Производительность моделей прогнозирования

Поскольку целевая переменная в этом проекте является непрерывной переменной, мы использовали среднеквадратичную ошибку (MSE) в качестве функции потерь для оценки производительности моделей. Как упоминалось ранее на этапе очистки данных, очищенные данные могут привести к снижению производительности прогностических моделей. Поэтому мы обучали модели с двумя разными наборами данных. В нечистом наборе данных оценки следующие: линейная регрессия (0,914), случайный лес (0,422) и CNN (0,364). Для очищенного набора данных оценки следующие: линейная регрессия (1,131), случайный лес (0,701) и CNN (0,642). Основываясь на результате, мы выяснили, что подход к очистке данных не подходит и приводит к падению производительности прогностических моделей. Кроме того, Random Forest и CNN показали превосходную производительность по сравнению с линейной регрессией, чего мы и ожидали, поскольку линейная регрессия считается самым простым математическим алгоритмом по сравнению с двумя другими. Наконец, мы решили использовать CNN в качестве нашей окончательной модели для проведения анализа последовательности РНК.

Анализ секвенирования РНК

Стратегия проведения анализа РНК-секвенирования заключается в изменении нуклеотидных оснований, которые представляют собой A, C, G и U, и изучении изменения значения целевой переменной. Мы запрограммировали функцию, которая заменяет каждое нуклеотидное основание другим нуклеотидным основанием. Например, значение нуклеотида A будет заменено на C, G и U, размер выборки для каждого замененного нуклеотида составляет примерно 2000. Тот же процесс применяется к другому основанию нуклеотида, и все новые последовательности РНК вводятся в CNN для вывода. прогнозируемая целевая переменная. Наконец, мы сравнили значение целевой переменной до и после замены и визуализировали его с помощью Matplotlib. На рисунке ниже показано влияние конкретных изменений нуклеотидных оснований на целевую переменную.

Из этого рисунка мы узнали, что определенные изменения в нуклеотидных основаниях не влияют на уровень белка. Например, изменение нуклеотидного основания с A на G и U мало влияет на уровень белка. Это явление также имело место, когда G заменяли на A, а U заменяли на A. Второе открытие состоит в том, что изменение нуклеотидного основания на C или с C оказывает огромное влияние на уровень белка. Это показывает, что нуклеотидное основание С играет основную роль на уровне белка.

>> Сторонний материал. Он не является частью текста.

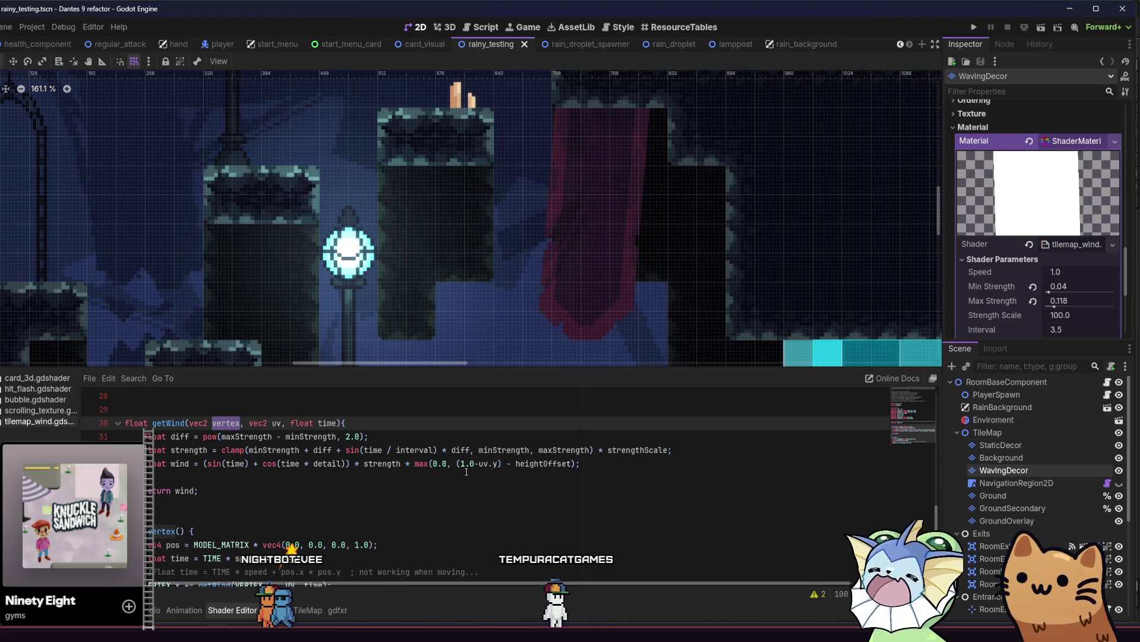
Step: Test subtracting 0.5 in the falloff term, then restore uv.y, saving after each edit
click(498, 463)
text(1)
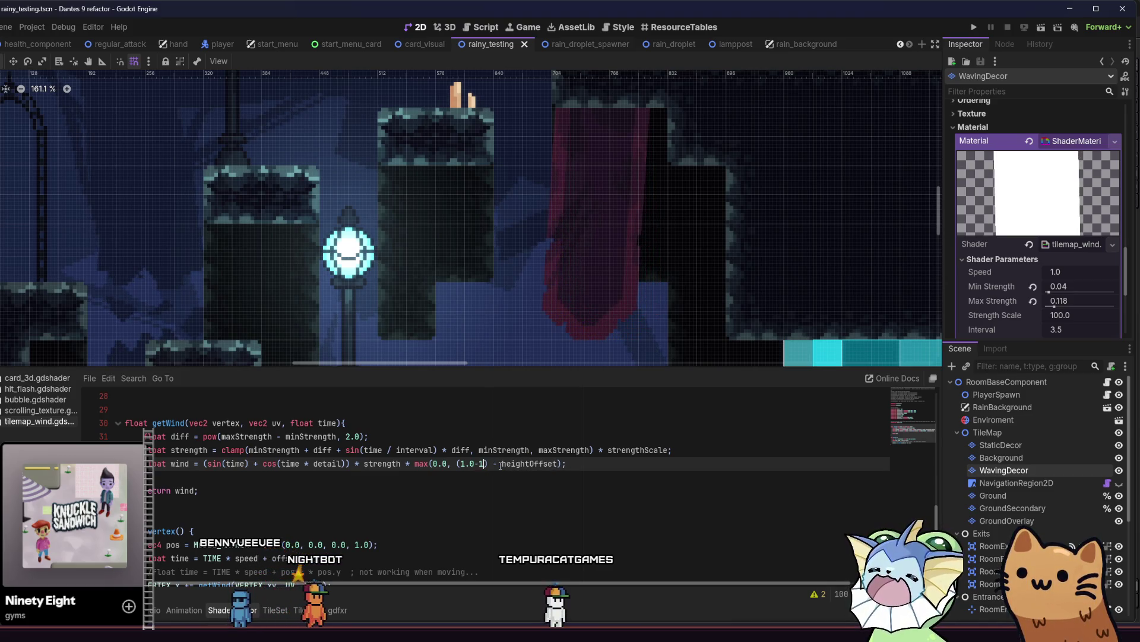
text(.0)
key(ctrl+s)
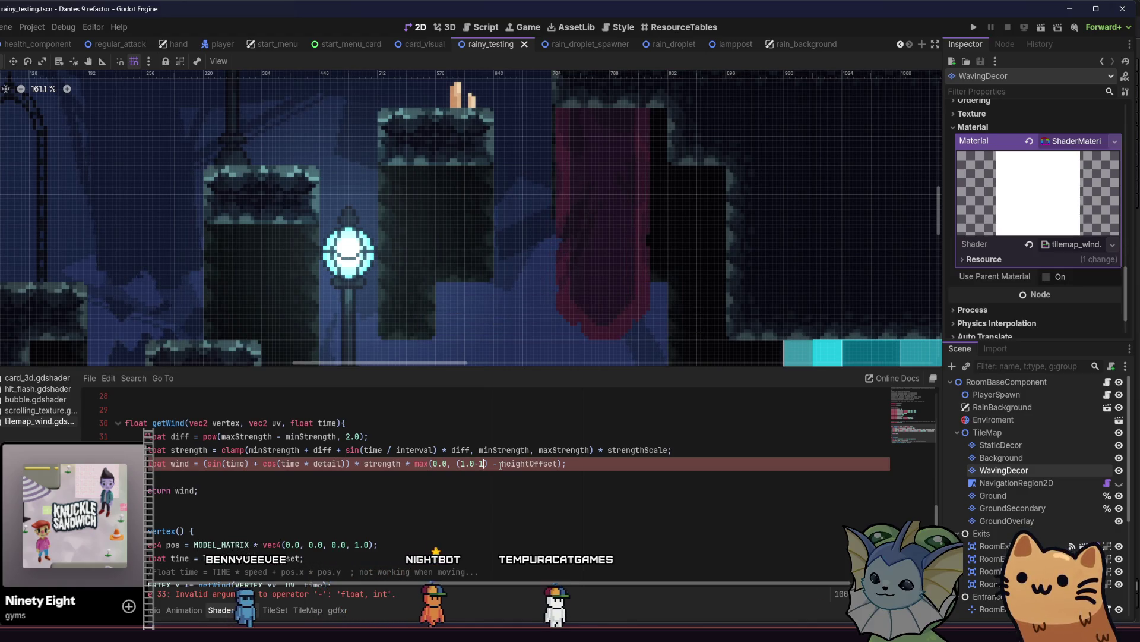
key(BackSpace)
key(BackSpace)
key(BackSpace)
key(ctrl+s)
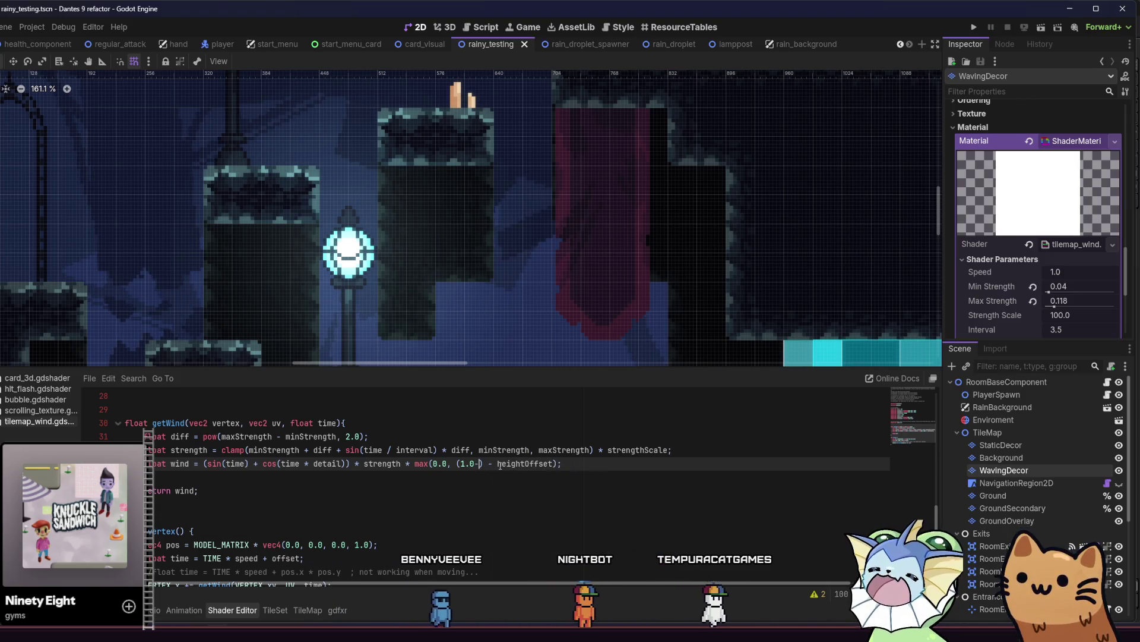
text(0.5)
key(ctrl+s)
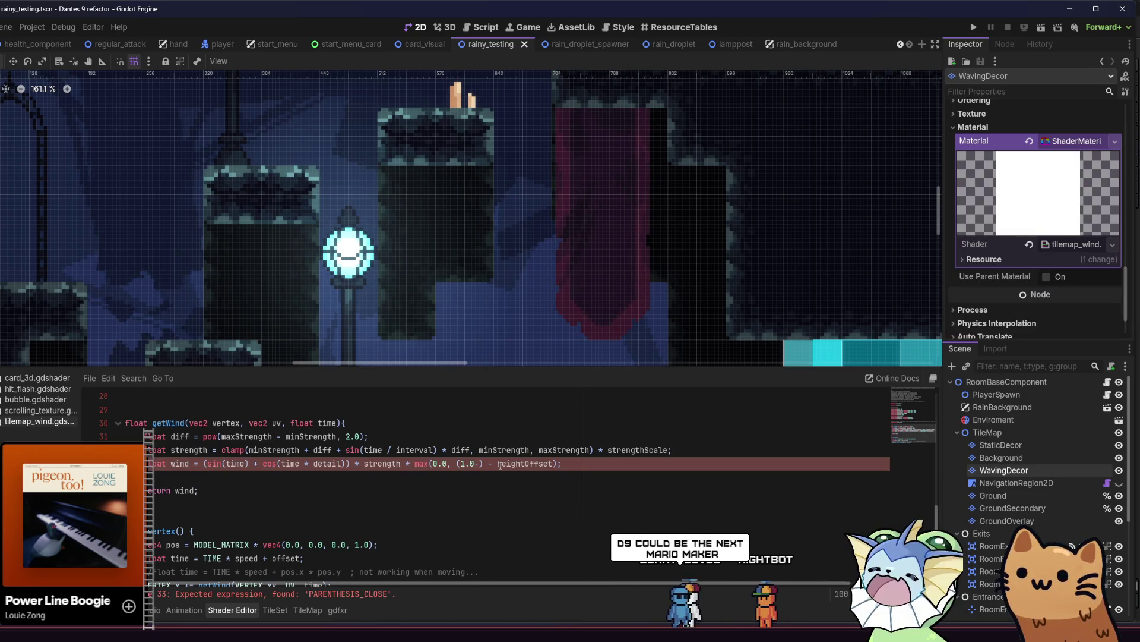
text(uv.y)
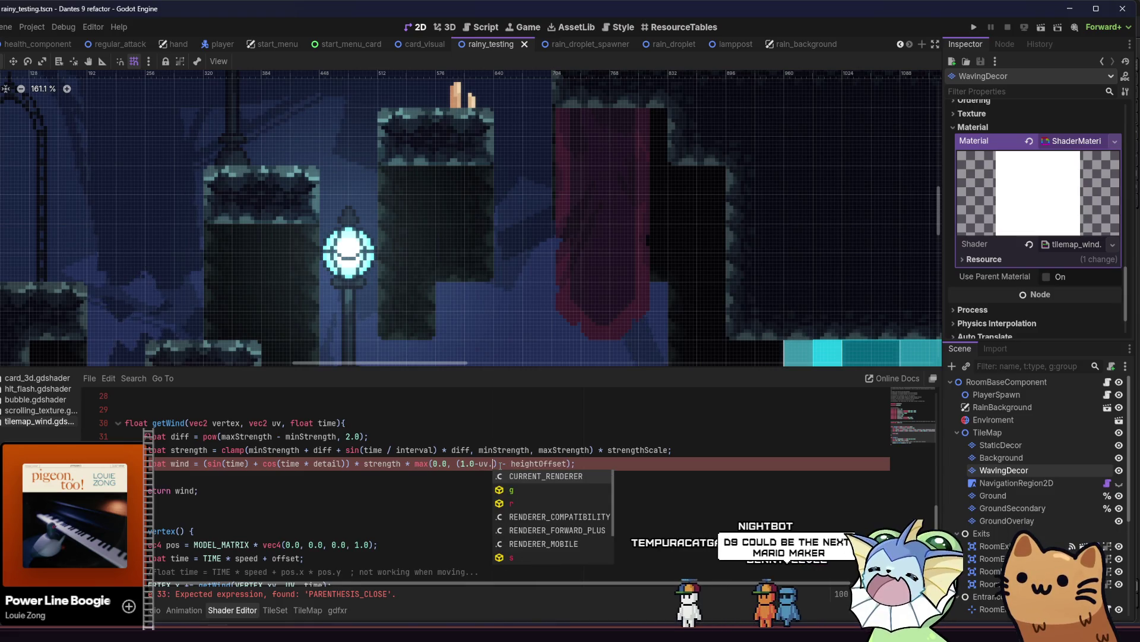
key(ctrl+s)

Кроме того, мы также провели анализ положения замененного нуклеотидного основания, которое показано на рисунке выше. Основываясь на рисунке, мы обнаружили, что любые изменения нуклеотидных оснований вблизи середины РНК-последовательности сильнее влияют на уровень белка.

В целом, весь проект считается успешным, так как основная цель проекта была достигнута. Мы смогли предоставить конкретные выводы, которые ранее не были обнаружены отделом. Тем не менее, определенно есть много возможностей для улучшения, если бы отведенное время для этого проекта было больше. Во-первых, целевая переменная может быть не лучшим вариантом, поскольку преобразованное значение не может быть возвращено к исходному значению. Это приводит к некоторой потере информации, что, в свою очередь, влияет на качество анализа. Во-вторых, сверточная нейронная сеть могла бы изучить больше, добавив больше гиперпараметров для настройки, чтобы создать лучшую модель производительности. Однако этот проект длился всего 3 месяца, а время обучения CNN больше по сравнению с другими моделями прогнозирования. Наконец, процесс очистки данных можно было бы улучшить, поскольку очищенный набор данных, который использовался в проекте, показывает снижение производительности в прогностических моделях.

Несмотря на множество изменений, которые можно было бы сделать, этот проект многому меня научил. Я научился строить сверточные нейронные сети, и сотрудничество со студентом, специализирующимся на математике, улучшило мои аналитические навыки, поскольку подход, похоже, сильно отличается от подхода студентов, изучающих информатику.

Надеюсь, вам понравится читать этот пост. Я извинился за то, что не могу предоставить больше кода в этом посте, поскольку я упоминал ранее, что у меня нет разрешения на предоставление общего доступа к набору данных или некоторым другим кодам. Тем не менее, следующая статья о моем выпускном проекте будет содержать больше кодов и ссылку на github.